*Your assignment*:
Exclude the pictures and repeat all of the data exactly.

==== The data

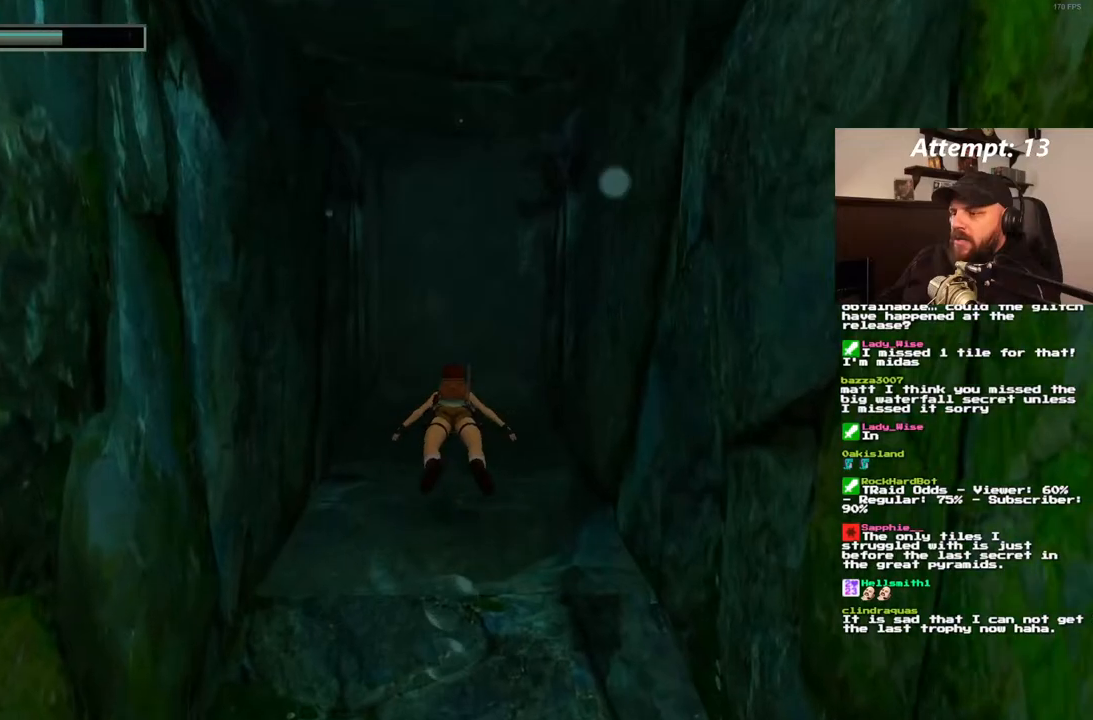
{"buttons": ["SQUARE"], "left_stick": "center", "right_stick": "center", "events": []}
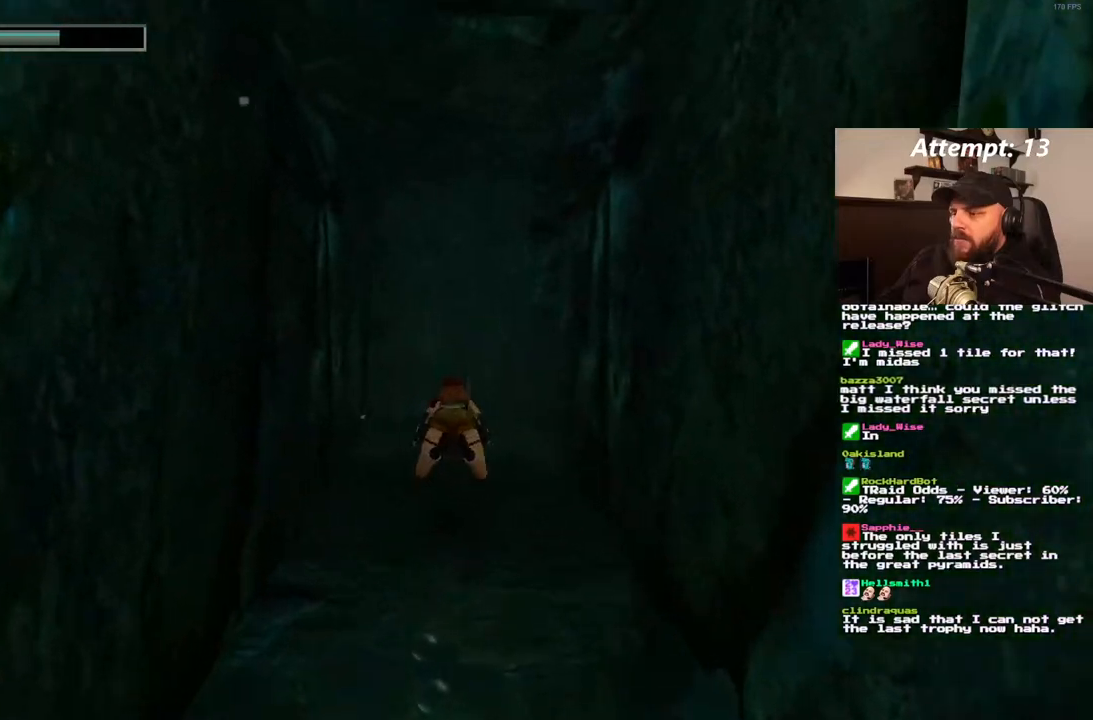
{"buttons": ["SQUARE", "DPAD_RIGHT"], "left_stick": "center", "right_stick": "center", "events": [[150, "DPAD_RIGHT", "down"]]}
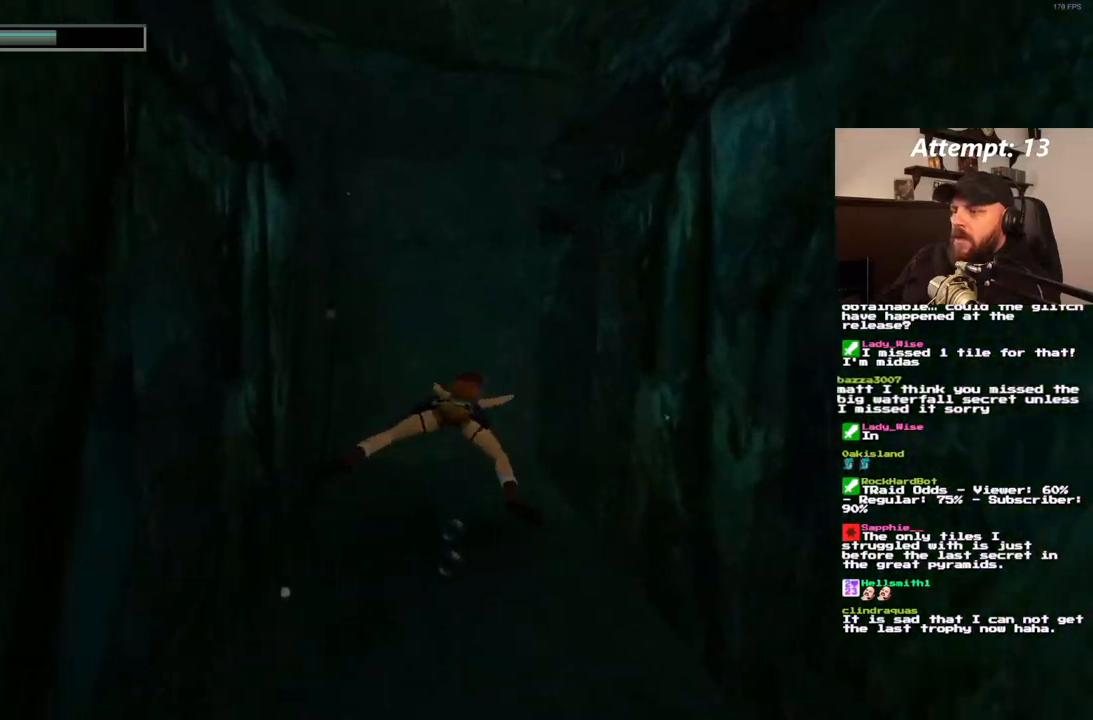
{"buttons": ["SQUARE", "DPAD_RIGHT"], "left_stick": "center", "right_stick": "center", "events": []}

========

*Worked solution*:
{"buttons": ["SQUARE"], "left_stick": "center", "right_stick": "center", "events": []}
{"buttons": ["SQUARE", "DPAD_RIGHT"], "left_stick": "center", "right_stick": "center", "events": [[150, "DPAD_RIGHT", "down"]]}
{"buttons": ["SQUARE", "DPAD_RIGHT"], "left_stick": "center", "right_stick": "center", "events": []}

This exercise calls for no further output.